The task:
Once you find the line containing "X63578Y-36630D01*" in the data below, copy it and each following line exactly, up to and including the line containing "X52333Y-51610D03*", and nothing else.

START Supplied data

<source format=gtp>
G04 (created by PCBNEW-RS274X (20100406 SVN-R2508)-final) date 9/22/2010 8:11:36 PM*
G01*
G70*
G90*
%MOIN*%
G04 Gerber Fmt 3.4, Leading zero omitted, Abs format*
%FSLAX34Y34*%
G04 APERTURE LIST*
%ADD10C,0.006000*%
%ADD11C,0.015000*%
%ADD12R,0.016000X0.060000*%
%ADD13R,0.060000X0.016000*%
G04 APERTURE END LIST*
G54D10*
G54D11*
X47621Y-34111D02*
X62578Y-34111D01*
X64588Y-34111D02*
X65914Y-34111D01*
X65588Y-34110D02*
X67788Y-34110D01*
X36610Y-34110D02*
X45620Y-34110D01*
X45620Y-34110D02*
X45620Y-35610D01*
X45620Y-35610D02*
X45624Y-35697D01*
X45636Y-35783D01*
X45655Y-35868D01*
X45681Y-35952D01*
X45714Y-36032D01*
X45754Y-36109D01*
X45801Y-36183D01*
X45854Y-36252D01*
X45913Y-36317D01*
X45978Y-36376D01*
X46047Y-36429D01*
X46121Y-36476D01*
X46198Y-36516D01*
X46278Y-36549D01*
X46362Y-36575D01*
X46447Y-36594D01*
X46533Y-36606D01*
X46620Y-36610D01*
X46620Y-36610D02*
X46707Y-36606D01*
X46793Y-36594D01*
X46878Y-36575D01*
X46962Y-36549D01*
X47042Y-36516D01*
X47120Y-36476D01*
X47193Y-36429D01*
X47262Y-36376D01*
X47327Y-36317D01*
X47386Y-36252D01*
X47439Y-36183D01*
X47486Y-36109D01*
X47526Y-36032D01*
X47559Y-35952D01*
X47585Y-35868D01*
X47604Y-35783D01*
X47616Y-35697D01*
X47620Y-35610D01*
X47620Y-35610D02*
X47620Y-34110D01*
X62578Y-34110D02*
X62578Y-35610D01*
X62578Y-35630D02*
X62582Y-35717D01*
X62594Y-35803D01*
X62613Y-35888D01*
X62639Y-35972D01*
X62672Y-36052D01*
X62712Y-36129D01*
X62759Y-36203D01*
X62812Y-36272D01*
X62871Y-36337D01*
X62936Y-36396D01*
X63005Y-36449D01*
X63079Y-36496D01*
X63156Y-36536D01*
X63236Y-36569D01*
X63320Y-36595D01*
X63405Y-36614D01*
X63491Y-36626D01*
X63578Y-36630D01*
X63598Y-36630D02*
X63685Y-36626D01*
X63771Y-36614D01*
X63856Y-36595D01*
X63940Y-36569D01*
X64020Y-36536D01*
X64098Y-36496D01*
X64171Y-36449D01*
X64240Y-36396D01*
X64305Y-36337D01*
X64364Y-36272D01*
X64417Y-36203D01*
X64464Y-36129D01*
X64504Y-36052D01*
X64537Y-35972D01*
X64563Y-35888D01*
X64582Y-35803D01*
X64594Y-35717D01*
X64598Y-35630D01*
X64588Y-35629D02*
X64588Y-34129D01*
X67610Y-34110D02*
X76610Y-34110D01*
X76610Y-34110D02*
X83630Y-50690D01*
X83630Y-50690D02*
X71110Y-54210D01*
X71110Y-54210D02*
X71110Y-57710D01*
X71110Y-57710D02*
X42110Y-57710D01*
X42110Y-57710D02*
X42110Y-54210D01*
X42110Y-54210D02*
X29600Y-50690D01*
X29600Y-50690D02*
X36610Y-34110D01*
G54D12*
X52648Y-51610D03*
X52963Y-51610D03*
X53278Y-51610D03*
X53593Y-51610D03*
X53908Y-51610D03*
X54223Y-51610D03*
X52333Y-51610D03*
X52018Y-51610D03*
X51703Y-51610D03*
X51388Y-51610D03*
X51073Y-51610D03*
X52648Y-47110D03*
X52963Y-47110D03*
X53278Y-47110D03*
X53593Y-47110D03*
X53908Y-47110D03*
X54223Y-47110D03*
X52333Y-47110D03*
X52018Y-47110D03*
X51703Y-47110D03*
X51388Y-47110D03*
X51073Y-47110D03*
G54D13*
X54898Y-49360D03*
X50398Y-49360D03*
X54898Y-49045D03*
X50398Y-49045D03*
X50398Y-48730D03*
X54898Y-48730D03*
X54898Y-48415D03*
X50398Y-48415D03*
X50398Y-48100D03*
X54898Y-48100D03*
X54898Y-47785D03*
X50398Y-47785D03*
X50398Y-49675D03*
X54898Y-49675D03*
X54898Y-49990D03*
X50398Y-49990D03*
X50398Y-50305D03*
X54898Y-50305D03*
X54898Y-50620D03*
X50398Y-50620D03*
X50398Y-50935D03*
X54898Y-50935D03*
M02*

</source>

END Supplied data
START Supplied data

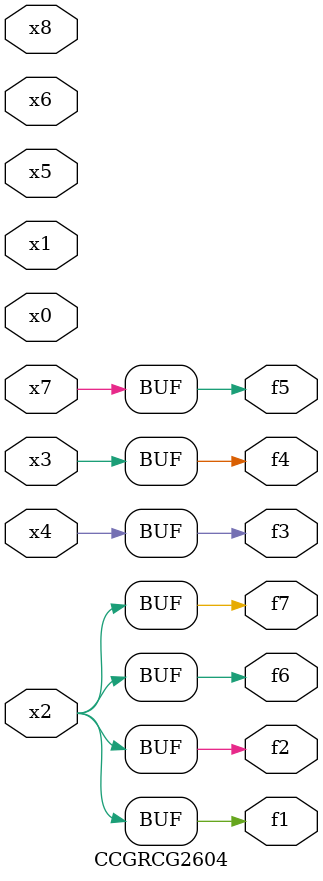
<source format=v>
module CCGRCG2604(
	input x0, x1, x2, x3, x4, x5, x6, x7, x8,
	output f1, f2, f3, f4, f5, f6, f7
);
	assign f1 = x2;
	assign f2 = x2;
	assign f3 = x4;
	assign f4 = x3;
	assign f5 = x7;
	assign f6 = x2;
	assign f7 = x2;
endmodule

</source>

END Supplied data
START Supplied data

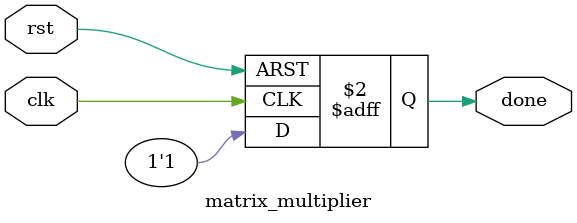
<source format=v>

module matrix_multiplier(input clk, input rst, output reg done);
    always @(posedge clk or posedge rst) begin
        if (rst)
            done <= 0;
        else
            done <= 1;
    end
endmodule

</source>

END Supplied data

Exercise solution:
X63578Y-36630D01*
X63598Y-36630D02*
X63685Y-36626D01*
X63771Y-36614D01*
X63856Y-36595D01*
X63940Y-36569D01*
X64020Y-36536D01*
X64098Y-36496D01*
X64171Y-36449D01*
X64240Y-36396D01*
X64305Y-36337D01*
X64364Y-36272D01*
X64417Y-36203D01*
X64464Y-36129D01*
X64504Y-36052D01*
X64537Y-35972D01*
X64563Y-35888D01*
X64582Y-35803D01*
X64594Y-35717D01*
X64598Y-35630D01*
X64588Y-35629D02*
X64588Y-34129D01*
X67610Y-34110D02*
X76610Y-34110D01*
X76610Y-34110D02*
X83630Y-50690D01*
X83630Y-50690D02*
X71110Y-54210D01*
X71110Y-54210D02*
X71110Y-57710D01*
X71110Y-57710D02*
X42110Y-57710D01*
X42110Y-57710D02*
X42110Y-54210D01*
X42110Y-54210D02*
X29600Y-50690D01*
X29600Y-50690D02*
X36610Y-34110D01*
G54D12*
X52648Y-51610D03*
X52963Y-51610D03*
X53278Y-51610D03*
X53593Y-51610D03*
X53908Y-51610D03*
X54223Y-51610D03*
X52333Y-51610D03*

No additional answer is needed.